First reserve your nodes (using srun/sbatch(1))
Linux access2.iris-cluster.uni.lux 3.10.0-957.21.3.el7.x86_64 x86_64
15:51:56 up 6 days, 2:32, 39 users, load average: 0.59, 0.68, 0.54
[yourlogin@access2 ~]$
Activate the SSH agent¶
To be able to use your SSH key in a public-key authentication scheme, it must be loaded by an SSH agent.
-
Mac OS X (>= 10.5), this will be handled automatically; you will be asked to fill in the passphrase on the first connection.
-
Linux, this will be handled automatically; you will be asked to fill the passphrase on the first connection. However if you get a message similar to the following:
(your_workstation)$> ssh -vv iris-cluster [...] Agent admitted failure to sign using the key. Permission denied (publickey).
This means that you have to manually load your key in the SSH agent by running:
$> ssh-add ~/.ssh/id_rsa
SSH Resources¶
-
Mac OS X: Cyberduck is a free Cocoa FTP and SFTP client.
-
Linux: OpenSSH is available in every good linux distro, and every *BSD, and Mac OS X.
SSH Advanced Tips¶
-
Bash completion: The
bash-completion
package eases the ssh command usage by providing completion for hostnames and more (assuming you set the directiveHashKnownHost
tono
in your~/etc/ssh_config
) -
Forwarding a local port: You can forward a local port to a host behind a firewall.
This is useful if you run a server on one of the cluster nodes (let's say listening on port 2222) and you want to access it via the local port 1111 on your machine. Then you'll run:
(your_workstation)$> ssh iris-cluster -L 1111:iris-014:2222
- Forwarding a remote port: You can forward a remote port back to a host protected by your firewall.
-
Tunnelling for others: By using the
-g
parameter, you allow connections from other hosts than localhost to use your SSH tunnels. Be warned that anybody within your network may access the tunnelized host this way, which may be a security issue. -
Using OpenSSH SOCKS proxy feature (with Firefox for instance): the OpenSSH ssh client also embeds a SOCKS proxy. You may activate it by using the
-D
parameter and a value for a port (e.g. 3128), then configuring your application (Firefox for instance) to use localhost:port (i.e. "localhost:3128") as a SOCKS proxy. The FoxyProxy module is typically useful for that.

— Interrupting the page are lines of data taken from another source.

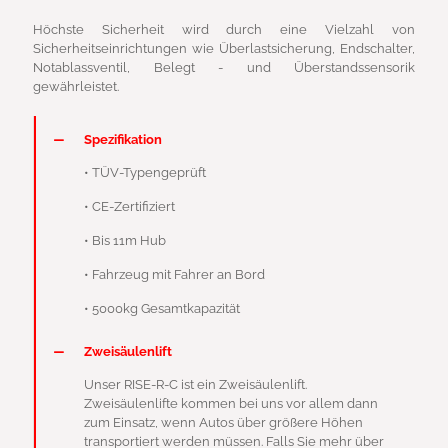
Höchste Sicherheit wird durch eine Vielzahl von
Sicherheitseinrichtungen wie Überlastsicherung, Endschalter,
Notablassventil, Belegt - und Überstandssensorik
gewährleistet.
Spezifikation
• TÜV-Typengeprüft
• CE-Zertifiziert
• Bis 11m Hub
• Fahrzeug mit Fahrer an Bord
• 5000kg Gesamtkapazität
Zweisäulenlift
Unser RISE-R-C ist ein Zweisäulenlift.
Zweisäulenlifte kommen bei uns vor allem dann
zum Einsatz, wenn Autos über größere Höhen
transportiert werden müssen. Falls Sie mehr über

One very nice feature of FoxyProxy is that you can use the host resolution on the remote server. This permits you to access your local machine within the university for instance with the same name you would use within the UL network. To summarize, that's better than the VPN proxy ;)
Once you setup a SSH SOCKS proxy, you can also use tsocks
, a Shell wrapper to simplify the use of the tsocks(8) library to transparently allow an application (not aware of SOCKS) to transparently use a SOCKS proxy. For instance, assuming you create a VNC server on a given remote server as follows:
(remote_server)$> vncserver -geometry 1366x768
New 'X' desktop is remote_server:1
Starting applications specified in /home/username/.vnc/xstartup
Log file is /home/username/.vnc/remote_server:1.log
Then you can make the VNC client on your workstation use this tunnel to access the VNS server as follows:
(your_workstation)$> tsocks vncviewer <IP_of_remote_server>:1
- Escape character: use
~.
to disconnect, even if your remote command hangs.